SOURCE PASSAGE:

────

5.3.2. Credit-based Flow Control
Since all logical channels between two TaskManagers are multiplexed over a single TCP connection, a slow receiver on one channel could stall the connection entirely, throttling every other subtask sharing the wire. Credit-based flow control solves this by tracking buffer availability per logical channel, keeping backpressure isolated.
The core rule: a sender may only forward a buffer if the receiver has announced capacity for it. 1 buffer = 1 credit.
On the receiving side, each remote input channel has two kinds of buffers:
- Exclusive buffers (2 per channel): permanently assigned, never shared.
- Floating buffers (8 per gate): shared across all channels in the gate, borrowed on demand.
If there are not enough floating buffers available globally, each buffer pool gets a share proportional to its capacity of whatever is available. The cycle:
When a channel is established, the receiver announces its exclusive buffers as initial credits.
The sender tracks the credit score per subpartition. Each sent buffer decrements the credit by one. No credit, no sending.
Each buffer sent also carries the sender's current backlog size, how many buffers are still waiting in that subpartition's queue.
The receiver uses the backlog to request floating buffers from the gate's shared pool. It may get all, some, or none. If none are available, it registers as a listener and gets notified when one is recycled.
Every newly acquired buffer is announced back to the sender as a fresh credit, and the cycle continues.
If a receiver falls behind, its credits eventually hit 0. The sender stops forwarding buffers for that channel only. The TCP connection stays open, other channels on it continue normally. In the example: if one Window subtask on TM2 falls behind, its credit drops to 0. The SourceMap subtasks stop sending to it but keep sending to every other Window subtask. The shared TCP connection between TM1 and TM2 is never blocked.
Because one channel in a multiplex can no longer block another, overall resource utilization improves. Full control over how much data is "on the wire" also improves checkpoint alignment. Without flow control, a stalled receiver would still have the lower network stack's internal buffers filling up, and checkpoint barriers would queue behind all of that data, waiting for it to drain before alignment could begin. With credit-based control, there is far less data sitting in transit, so barriers propagate faster.

────

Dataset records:
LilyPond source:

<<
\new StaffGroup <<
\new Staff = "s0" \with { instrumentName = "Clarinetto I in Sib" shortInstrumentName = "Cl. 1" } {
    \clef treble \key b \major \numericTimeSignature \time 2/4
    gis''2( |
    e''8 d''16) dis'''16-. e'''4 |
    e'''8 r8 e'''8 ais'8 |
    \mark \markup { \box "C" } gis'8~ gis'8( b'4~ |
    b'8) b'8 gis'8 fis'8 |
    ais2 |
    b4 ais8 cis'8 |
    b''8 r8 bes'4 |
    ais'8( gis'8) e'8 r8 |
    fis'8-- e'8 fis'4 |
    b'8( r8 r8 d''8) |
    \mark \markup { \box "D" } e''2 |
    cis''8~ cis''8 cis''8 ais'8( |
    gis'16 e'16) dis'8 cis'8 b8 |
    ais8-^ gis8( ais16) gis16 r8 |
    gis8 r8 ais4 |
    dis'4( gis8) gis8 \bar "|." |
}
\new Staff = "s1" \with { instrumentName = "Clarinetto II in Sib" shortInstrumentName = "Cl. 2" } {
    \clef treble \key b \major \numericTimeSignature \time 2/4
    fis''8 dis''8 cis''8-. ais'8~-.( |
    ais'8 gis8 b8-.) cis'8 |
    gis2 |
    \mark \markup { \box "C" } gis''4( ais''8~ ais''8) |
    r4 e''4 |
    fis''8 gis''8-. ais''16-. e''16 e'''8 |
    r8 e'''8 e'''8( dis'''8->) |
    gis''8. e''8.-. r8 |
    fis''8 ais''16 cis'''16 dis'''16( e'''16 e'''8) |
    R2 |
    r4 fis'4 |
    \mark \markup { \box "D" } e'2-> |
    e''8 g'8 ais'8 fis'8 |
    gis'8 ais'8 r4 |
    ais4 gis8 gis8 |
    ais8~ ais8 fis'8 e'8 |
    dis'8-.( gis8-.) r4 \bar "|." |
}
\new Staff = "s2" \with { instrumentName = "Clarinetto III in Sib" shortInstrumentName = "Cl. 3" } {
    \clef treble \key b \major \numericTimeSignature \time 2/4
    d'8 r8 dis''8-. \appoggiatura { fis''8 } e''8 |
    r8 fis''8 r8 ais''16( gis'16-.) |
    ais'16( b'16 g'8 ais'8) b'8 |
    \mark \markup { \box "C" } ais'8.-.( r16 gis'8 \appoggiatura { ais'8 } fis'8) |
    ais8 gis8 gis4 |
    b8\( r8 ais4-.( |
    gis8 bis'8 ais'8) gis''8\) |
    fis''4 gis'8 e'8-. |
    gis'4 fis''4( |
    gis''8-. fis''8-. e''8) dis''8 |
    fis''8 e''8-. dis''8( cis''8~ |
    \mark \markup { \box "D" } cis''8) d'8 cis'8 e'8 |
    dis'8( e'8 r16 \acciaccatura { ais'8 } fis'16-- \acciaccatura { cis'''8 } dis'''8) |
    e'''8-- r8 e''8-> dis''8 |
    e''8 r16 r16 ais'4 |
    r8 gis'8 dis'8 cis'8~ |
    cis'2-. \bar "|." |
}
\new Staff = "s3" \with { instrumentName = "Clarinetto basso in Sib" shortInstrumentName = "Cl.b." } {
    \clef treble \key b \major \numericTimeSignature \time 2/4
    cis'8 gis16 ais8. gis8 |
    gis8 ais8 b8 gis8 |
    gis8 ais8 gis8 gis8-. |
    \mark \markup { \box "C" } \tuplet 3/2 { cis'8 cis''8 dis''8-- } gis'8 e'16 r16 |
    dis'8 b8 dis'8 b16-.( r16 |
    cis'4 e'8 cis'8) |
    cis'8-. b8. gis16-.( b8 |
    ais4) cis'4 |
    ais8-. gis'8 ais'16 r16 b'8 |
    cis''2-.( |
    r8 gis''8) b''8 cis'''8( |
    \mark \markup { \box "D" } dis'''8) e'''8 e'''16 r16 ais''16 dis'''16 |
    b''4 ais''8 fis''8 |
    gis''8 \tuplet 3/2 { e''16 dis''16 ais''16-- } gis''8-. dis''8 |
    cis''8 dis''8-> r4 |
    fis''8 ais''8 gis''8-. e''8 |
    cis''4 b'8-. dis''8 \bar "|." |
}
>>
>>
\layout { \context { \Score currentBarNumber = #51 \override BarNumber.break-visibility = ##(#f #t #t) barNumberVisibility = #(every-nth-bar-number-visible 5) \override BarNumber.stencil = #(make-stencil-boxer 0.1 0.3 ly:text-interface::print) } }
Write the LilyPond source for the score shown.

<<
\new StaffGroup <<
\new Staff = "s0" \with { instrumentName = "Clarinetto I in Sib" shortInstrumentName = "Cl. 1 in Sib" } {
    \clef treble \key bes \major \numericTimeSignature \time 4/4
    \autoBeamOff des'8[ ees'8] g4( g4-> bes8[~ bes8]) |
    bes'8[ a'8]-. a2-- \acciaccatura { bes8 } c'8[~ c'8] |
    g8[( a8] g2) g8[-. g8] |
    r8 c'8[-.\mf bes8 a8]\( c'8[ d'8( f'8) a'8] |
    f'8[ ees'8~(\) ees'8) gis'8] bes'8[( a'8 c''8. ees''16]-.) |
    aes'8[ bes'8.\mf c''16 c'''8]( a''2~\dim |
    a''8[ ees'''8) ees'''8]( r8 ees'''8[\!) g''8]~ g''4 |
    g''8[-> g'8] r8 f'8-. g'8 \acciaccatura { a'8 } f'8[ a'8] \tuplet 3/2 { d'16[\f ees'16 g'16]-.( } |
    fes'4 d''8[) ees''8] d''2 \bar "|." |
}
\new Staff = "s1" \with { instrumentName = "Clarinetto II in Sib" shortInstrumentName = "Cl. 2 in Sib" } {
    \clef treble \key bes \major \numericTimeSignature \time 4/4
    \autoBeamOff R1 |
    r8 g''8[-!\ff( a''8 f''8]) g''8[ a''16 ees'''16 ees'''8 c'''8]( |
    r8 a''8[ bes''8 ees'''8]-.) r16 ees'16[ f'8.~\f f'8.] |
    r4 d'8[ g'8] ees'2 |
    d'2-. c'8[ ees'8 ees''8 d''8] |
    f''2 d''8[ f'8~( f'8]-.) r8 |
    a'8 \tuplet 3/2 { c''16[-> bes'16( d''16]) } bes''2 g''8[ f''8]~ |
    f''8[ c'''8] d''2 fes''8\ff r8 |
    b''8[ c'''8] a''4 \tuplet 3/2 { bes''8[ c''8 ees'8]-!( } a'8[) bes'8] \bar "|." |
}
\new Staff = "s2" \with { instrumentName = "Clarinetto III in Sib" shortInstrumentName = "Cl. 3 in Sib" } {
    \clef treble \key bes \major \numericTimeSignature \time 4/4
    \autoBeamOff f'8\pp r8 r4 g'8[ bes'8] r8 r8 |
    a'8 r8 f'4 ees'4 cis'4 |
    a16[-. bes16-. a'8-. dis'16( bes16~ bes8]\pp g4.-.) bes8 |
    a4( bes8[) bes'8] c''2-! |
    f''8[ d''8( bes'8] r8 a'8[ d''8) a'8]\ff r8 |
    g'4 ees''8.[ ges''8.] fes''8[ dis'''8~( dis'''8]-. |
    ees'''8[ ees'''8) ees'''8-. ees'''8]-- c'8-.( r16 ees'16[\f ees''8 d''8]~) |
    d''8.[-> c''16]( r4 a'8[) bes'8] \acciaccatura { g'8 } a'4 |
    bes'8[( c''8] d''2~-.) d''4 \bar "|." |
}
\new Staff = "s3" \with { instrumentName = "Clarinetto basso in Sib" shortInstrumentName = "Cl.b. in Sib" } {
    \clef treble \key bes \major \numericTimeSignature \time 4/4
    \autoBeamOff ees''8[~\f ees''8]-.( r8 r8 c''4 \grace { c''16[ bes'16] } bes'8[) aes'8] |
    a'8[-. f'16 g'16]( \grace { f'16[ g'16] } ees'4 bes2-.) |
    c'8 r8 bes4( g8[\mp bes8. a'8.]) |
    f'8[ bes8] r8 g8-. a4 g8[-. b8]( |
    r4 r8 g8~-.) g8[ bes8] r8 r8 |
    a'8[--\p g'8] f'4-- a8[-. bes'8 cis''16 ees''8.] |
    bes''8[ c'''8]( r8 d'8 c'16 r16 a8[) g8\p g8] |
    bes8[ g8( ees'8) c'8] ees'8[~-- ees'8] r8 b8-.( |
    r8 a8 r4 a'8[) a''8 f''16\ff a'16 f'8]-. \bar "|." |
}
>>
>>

────

PROBLEM: Please repeat the part of the passage on credit-based flow control starting with "5.3.2. Credit-based Flow" and going on through "keeping backpressure isolated.". You can disregard the dataset records.

RESULT:
5.3.2. Credit-based Flow Control
Since all logical channels between two TaskManagers are multiplexed over a single TCP connection, a slow receiver on one channel could stall the connection entirely, throttling every other subtask sharing the wire. Credit-based flow control solves this by tracking buffer availability per logical channel, keeping backpressure isolated.